_Problem details_
Rewrite the listing below, replacing "Transcribe" with "Write out" and leaving everything else unchanged.

_Records provided_
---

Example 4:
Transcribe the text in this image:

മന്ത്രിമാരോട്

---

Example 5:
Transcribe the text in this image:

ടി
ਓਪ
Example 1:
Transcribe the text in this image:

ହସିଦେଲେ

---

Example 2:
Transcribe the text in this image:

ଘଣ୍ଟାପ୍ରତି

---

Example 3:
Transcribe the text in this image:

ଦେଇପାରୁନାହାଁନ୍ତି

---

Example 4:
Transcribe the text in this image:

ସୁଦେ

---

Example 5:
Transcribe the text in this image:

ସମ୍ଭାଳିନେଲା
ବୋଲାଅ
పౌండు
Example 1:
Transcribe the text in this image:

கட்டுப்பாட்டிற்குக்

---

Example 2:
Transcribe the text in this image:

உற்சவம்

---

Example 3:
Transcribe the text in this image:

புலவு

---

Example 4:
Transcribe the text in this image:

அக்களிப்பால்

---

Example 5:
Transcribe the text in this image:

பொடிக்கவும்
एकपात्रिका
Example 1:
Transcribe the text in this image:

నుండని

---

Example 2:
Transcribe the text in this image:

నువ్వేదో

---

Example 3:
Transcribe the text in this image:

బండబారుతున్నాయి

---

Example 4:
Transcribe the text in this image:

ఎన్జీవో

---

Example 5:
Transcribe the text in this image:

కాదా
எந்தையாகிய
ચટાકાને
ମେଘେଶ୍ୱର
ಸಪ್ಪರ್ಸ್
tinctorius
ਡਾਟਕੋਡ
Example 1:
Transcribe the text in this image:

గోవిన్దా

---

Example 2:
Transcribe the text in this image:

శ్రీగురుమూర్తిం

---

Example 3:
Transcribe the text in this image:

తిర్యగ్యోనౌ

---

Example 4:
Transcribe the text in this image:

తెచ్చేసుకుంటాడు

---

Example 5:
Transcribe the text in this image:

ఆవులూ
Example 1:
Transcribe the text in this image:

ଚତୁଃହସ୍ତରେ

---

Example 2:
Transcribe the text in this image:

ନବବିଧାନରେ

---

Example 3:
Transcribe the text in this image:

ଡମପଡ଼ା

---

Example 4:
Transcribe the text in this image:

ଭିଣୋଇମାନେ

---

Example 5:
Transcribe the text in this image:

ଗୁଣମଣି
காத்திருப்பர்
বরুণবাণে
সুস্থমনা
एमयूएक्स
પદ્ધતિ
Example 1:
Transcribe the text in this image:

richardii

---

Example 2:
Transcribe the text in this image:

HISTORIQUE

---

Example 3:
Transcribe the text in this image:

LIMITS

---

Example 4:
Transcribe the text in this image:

_Solved exercise_
---

Example 4:
Write out the text in this image:

മന്ത്രിമാരോട്

---

Example 5:
Write out the text in this image:

ടി
ਓਪ
Example 1:
Write out the text in this image:

ହସିଦେଲେ

---

Example 2:
Write out the text in this image:

ଘଣ୍ଟାପ୍ରତି

---

Example 3:
Write out the text in this image:

ଦେଇପାରୁନାହାଁନ୍ତି

---

Example 4:
Write out the text in this image:

ସୁଦେ

---

Example 5:
Write out the text in this image:

ସମ୍ଭାଳିନେଲା
ବୋଲାଅ
పౌండు
Example 1:
Write out the text in this image:

கட்டுப்பாட்டிற்குக்

---

Example 2:
Write out the text in this image:

உற்சவம்

---

Example 3:
Write out the text in this image:

புலவு

---

Example 4:
Write out the text in this image:

அக்களிப்பால்

---

Example 5:
Write out the text in this image:

பொடிக்கவும்
एकपात्रिका
Example 1:
Write out the text in this image:

నుండని

---

Example 2:
Write out the text in this image:

నువ్వేదో

---

Example 3:
Write out the text in this image:

బండబారుతున్నాయి

---

Example 4:
Write out the text in this image:

ఎన్జీవో

---

Example 5:
Write out the text in this image:

కాదా
எந்தையாகிய
ચટાકાને
ମେଘେଶ୍ୱର
ಸಪ್ಪರ್ಸ್
tinctorius
ਡਾਟਕੋਡ
Example 1:
Write out the text in this image:

గోవిన్దా

---

Example 2:
Write out the text in this image:

శ్రీగురుమూర్తిం

---

Example 3:
Write out the text in this image:

తిర్యగ్యోనౌ

---

Example 4:
Write out the text in this image:

తెచ్చేసుకుంటాడు

---

Example 5:
Write out the text in this image:

ఆవులూ
Example 1:
Write out the text in this image:

ଚତୁଃହସ୍ତରେ

---

Example 2:
Write out the text in this image:

ନବବିଧାନରେ

---

Example 3:
Write out the text in this image:

ଡମପଡ଼ା

---

Example 4:
Write out the text in this image:

ଭିଣୋଇମାନେ

---

Example 5:
Write out the text in this image:

ଗୁଣମଣି
காத்திருப்பர்
বরুণবাণে
সুস্থমনা
एमयूएक्स
પદ્ધતિ
Example 1:
Write out the text in this image:

richardii

---

Example 2:
Write out the text in this image:

HISTORIQUE

---

Example 3:
Write out the text in this image:

LIMITS

---

Example 4:
Write out the text in this image:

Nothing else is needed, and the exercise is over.